### Excerpted passage
Mr. Sebastian, owner and proprietor of the Valley-Vue Hardware (Everything For The House and Garden) glanced out the window, and turned with a sigh to his clerk.

“Better get out the samples, Joe. Here she comes again.”

As he spoke, the door opened and in came a young woman with the smug smile and clumsy costume that are the symbols everywhere of approaching motherhood.

“Good morning, Mr. Sebastian,” she said, or rather sang.

“Good morning, Mrs. Busch.” Mr. Sebastian observed the proprieties. He would never think of calling a customer—even a famous film star like Teresa Wright—by anything but her married name. “Joe has the samples ready for you.” And he solicitously brought forth a stool.



Teresa waved it away.

“I won’t need it,” she said. “I’ve already decided the color I want. It came to me this morning while I was sandpapering the crib. Green.”

Mr. Sebastian nodded with professional approval. “What shade of green?” he inquired.

“Oh dear, I don’t know.” Teresa let her eyes wander to little strips of colored paint that Joe had carefully arranged on the counter. “This is pretty: Lettuce Green. But isn’t that a lovely shade of yellow? Maybe yellow would be better after all.”



crib of a different color . . .

She sat down on the stool. It was such a problem. If it were a girl, of course, pink would be perfect for her crib. But it would never do for a boy. And although blue would not be too bad for a girl, still, if it were a girl— A compromise color would be much safer. But would green be too masculine, or yellow too feminine? Or was it vice versa?

One hour and seventeen minutes later, Mr. Sebastian rang up a sale of $0.65 on his cash register, and Teresa Wright left with a small can of paint under her arm. White paint.

Two seconds later she was back.

“I forgot to ask,” she gasped. “Does this paint have lead in it?”

Mr. Sebastian assured her that it had not.



The color of the crib was only one of the dilemmas that Teresa faced throughout the spring and summer. In many ways, she decided, the second child offered more perplexities than the first. When she had presented Niven with a son three weeks before Christmas in 1944, it had been a relatively simple matter. She had brought the baby home, named it Niven Terence for its father, and put it to bed in a nursery that had been furnished for the purpose. There hadn’t even been, as she remembered, any conjecture as to its sex. She was interested only in having a baby, and Niven took it for granted that it would be a boy.
######
Check your understanding >>
1) In the Teresa Wright passage, how much was the sale Mr. Sebastian rang up on his cash register?
2) For each statement, say yes or no to whether it agrees with the Teresa Wright passage, and quote the words from the passage that decide it.
(a) Teresa sat down on the stool as soon as Mr. Sebastian brought it out.
(b) Teresa thought of green while she was sandpapering the crib.
(c) Teresa's first child was a daughter.
3) Resume the Teresa Wright passage, starting after its last sentence.
### Dataset
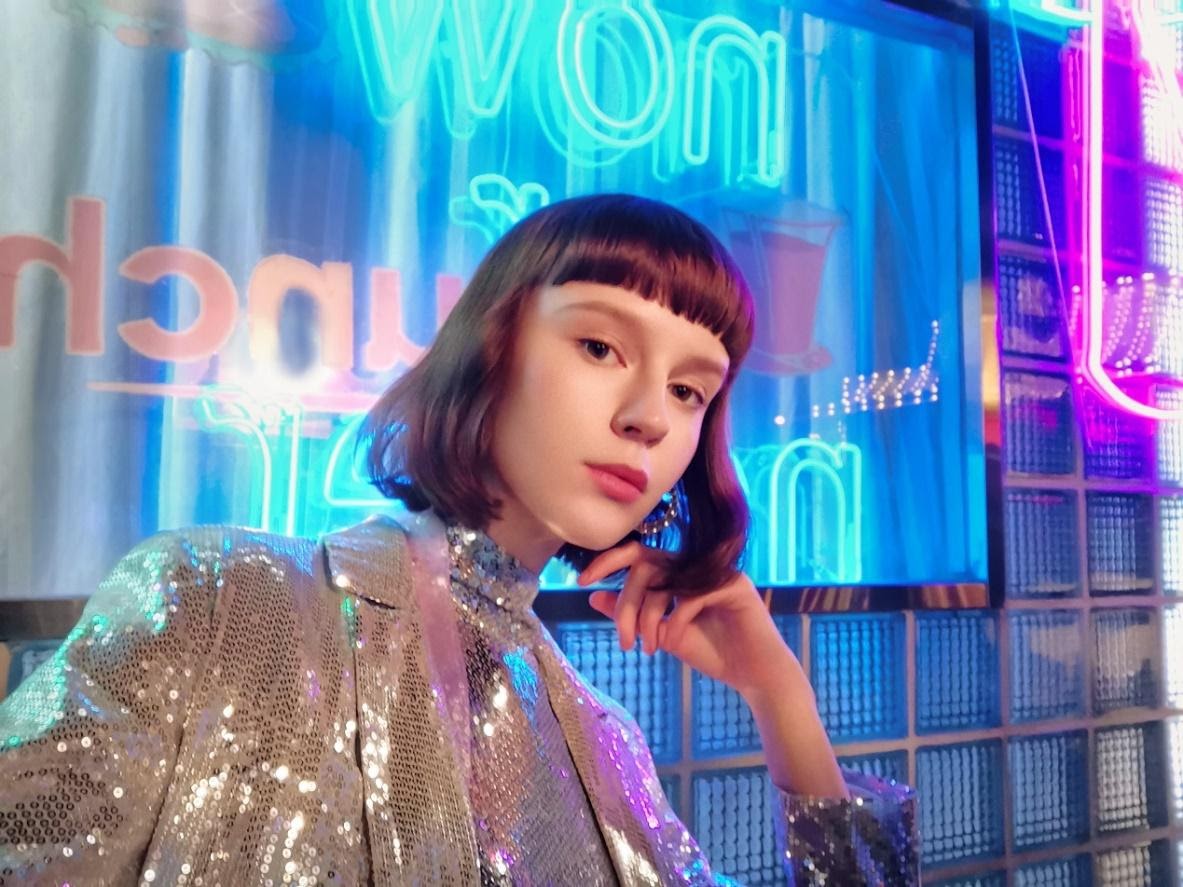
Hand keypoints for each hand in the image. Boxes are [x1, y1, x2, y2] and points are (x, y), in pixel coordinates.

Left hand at [578, 541, 796, 700]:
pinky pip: (690, 595)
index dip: (608, 561)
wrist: (755, 674)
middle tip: (624, 641)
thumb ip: (632, 613)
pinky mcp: (734, 586)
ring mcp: (716, 572)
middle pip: (646, 565)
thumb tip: (593, 596)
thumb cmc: (711, 651)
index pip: (637, 553)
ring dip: (647, 617)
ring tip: (646, 647)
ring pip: (665, 579)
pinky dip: (674, 620)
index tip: (581, 581)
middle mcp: (696, 565)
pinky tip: (670, 641)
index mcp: (678, 571)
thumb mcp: (661, 633)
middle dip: (627, 604)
######
Answers given >>
1) $0.65

2)
(a) No: "Teresa waved it away."
(b) Yes: "It came to me this morning while I was sandpapering the crib. Green."
(c) No: "When she had presented Niven with a son three weeks before Christmas in 1944"

3)
Now it was different. Teresa admitted to herself, as she would to no one else, that this time she wanted a daughter. She was not sure about Niven. With Peter and Tony, his two sons by a previous marriage, and Terry, it would seem likely that he was at last in a receptive mood for a girl But when she had told him, in February, that she was going to have a baby, he had kissed her and said something rather strange.

“If it’s a boy,” he had remarked, “we’ll have a polo team in the family.”



If any other husband had said that, it would have passed as a lame sort of joke. But with Niven Busch, who objected to his career as a novelist only on the grounds that he could not write on horseback, it was probably no joking matter. He had already frightened his wife half to death by trying to teach two-and-a-half-year-old Terry how to ride bareback. And it was quite possible that he was all too serious about a polo team.

She considered this, as she thinned out the point and prepared to apply it to the crib.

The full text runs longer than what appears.